Nel mitico Cotton Club, locale jazz degli anni Trenta frequentato nella realtà da artisti del calibro di Duke Ellington, Coppola ambienta questa storia di musica, amore e gangster: protagonista il cornettista Gere, unico bianco a cui viene concesso di esibirsi sul palco tra musicisti rigorosamente neri. Il film coglie il Cotton Club di Harlem negli anni del suo massimo splendore, fra il '28 e il '31, quando i negri non vi sono ammessi se non come cantanti, musicisti e camerieri, la bella società dei bianchi va ad applaudirvi Duke Ellington e le altre star del jazz, e i mafiosi usano i night come base di lancio dei loro delitti. Padrone del Cotton Club è Owney Madden, un piccoletto che ha per socio lo spilungone Frenchy. Tra gli assidui c'è «l'Olandese», che controlla il racket delle scommesse. La sera in cui, travestiti da poliziotti, i killers della banda nemica irrompono nel locale per ammazzarlo, a salvare la vita dell’olandese è Dixie Dwyer, un suonatore di cornetta. Per mostrargli la sua gratitudine, l'Olandese lo prende con sé, e ne arruola anche il fratello. Ma mentre quest'ultimo è subito utilizzato per i traffici più loschi, Dixie ha l'incarico di accompagnare e proteggere Vera, la pupa del gangster. Impresa rischiosa, perché Dixie e Vera si piacciono, e tuttavia compiuta da Dixie con zelo fin quando, stufo d'essere il servo dell'Olandese, si porta in casa la ragazza e se la gode. Il boss è nero dalla rabbia e promette vendetta, anche perché il fratello di Dixie si è a sua volta ribellato, ma nel frattempo Dixie grazie a Owney, il padrone del Cotton Club, ha fatto carriera a Hollywood e nella malavita è spuntato l'astro Lucky Luciano. Sarà proprio lui a far uccidere l'Olandese e prenderà il controllo del Cotton Club e Dixie e Vera decidono di scappare. Lietissimo fine ha anche la storia parallela di Sandman Williams, un ballerino negro di tip-tap che dopo aver fatto ingelosire il fratello col quale danzava è stato perdonato di essersi messo in proprio, e ha potuto coronare il gran sogno di sposare la cantante Lila Rose.
Il film è un omaggio all'età del jazz: accuratissimo nella ricostruzione di luoghi e costumi e perfetta soprattutto la ricostruzione dell'epopea del gangsterismo newyorchese, riassunta nel nightclub leggendario in cui si ritrovarono fianco a fianco banditi e banchieri, divi e sgualdrine: anime perse in abito da sera.
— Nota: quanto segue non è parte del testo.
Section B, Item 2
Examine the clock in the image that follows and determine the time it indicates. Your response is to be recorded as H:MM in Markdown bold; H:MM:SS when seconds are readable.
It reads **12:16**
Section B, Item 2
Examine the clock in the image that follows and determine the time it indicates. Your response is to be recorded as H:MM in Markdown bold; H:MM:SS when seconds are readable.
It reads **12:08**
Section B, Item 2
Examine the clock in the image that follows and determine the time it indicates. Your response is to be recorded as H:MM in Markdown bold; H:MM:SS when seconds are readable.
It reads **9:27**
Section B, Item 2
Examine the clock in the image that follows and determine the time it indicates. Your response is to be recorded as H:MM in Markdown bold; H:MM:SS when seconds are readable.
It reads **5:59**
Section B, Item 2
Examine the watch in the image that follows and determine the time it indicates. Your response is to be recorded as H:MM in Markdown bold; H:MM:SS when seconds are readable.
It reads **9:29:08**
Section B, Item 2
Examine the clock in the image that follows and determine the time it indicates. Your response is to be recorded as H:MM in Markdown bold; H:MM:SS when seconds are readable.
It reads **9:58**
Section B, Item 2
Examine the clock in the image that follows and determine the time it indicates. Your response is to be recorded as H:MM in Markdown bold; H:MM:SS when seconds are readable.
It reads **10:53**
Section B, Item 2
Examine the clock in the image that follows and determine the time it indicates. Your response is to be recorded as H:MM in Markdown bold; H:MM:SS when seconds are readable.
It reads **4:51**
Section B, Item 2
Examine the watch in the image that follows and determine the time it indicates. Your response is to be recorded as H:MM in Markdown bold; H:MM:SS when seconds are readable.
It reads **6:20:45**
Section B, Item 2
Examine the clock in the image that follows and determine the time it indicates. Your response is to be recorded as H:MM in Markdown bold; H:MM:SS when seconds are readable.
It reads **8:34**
Ottima prova di F. F. Coppola che ha dimostrato di poter girare film di diverso genere sempre con ottimi risultati. Sublime la prova attoriale di R. Gere che decide di non farsi doppiare da un cornettista di professione e si è dilettato con questo strumento. Ovviamente da applaudire la costumista del film che ha reso perfettamente la maniacalità dell'eleganza della moda dell'epoca.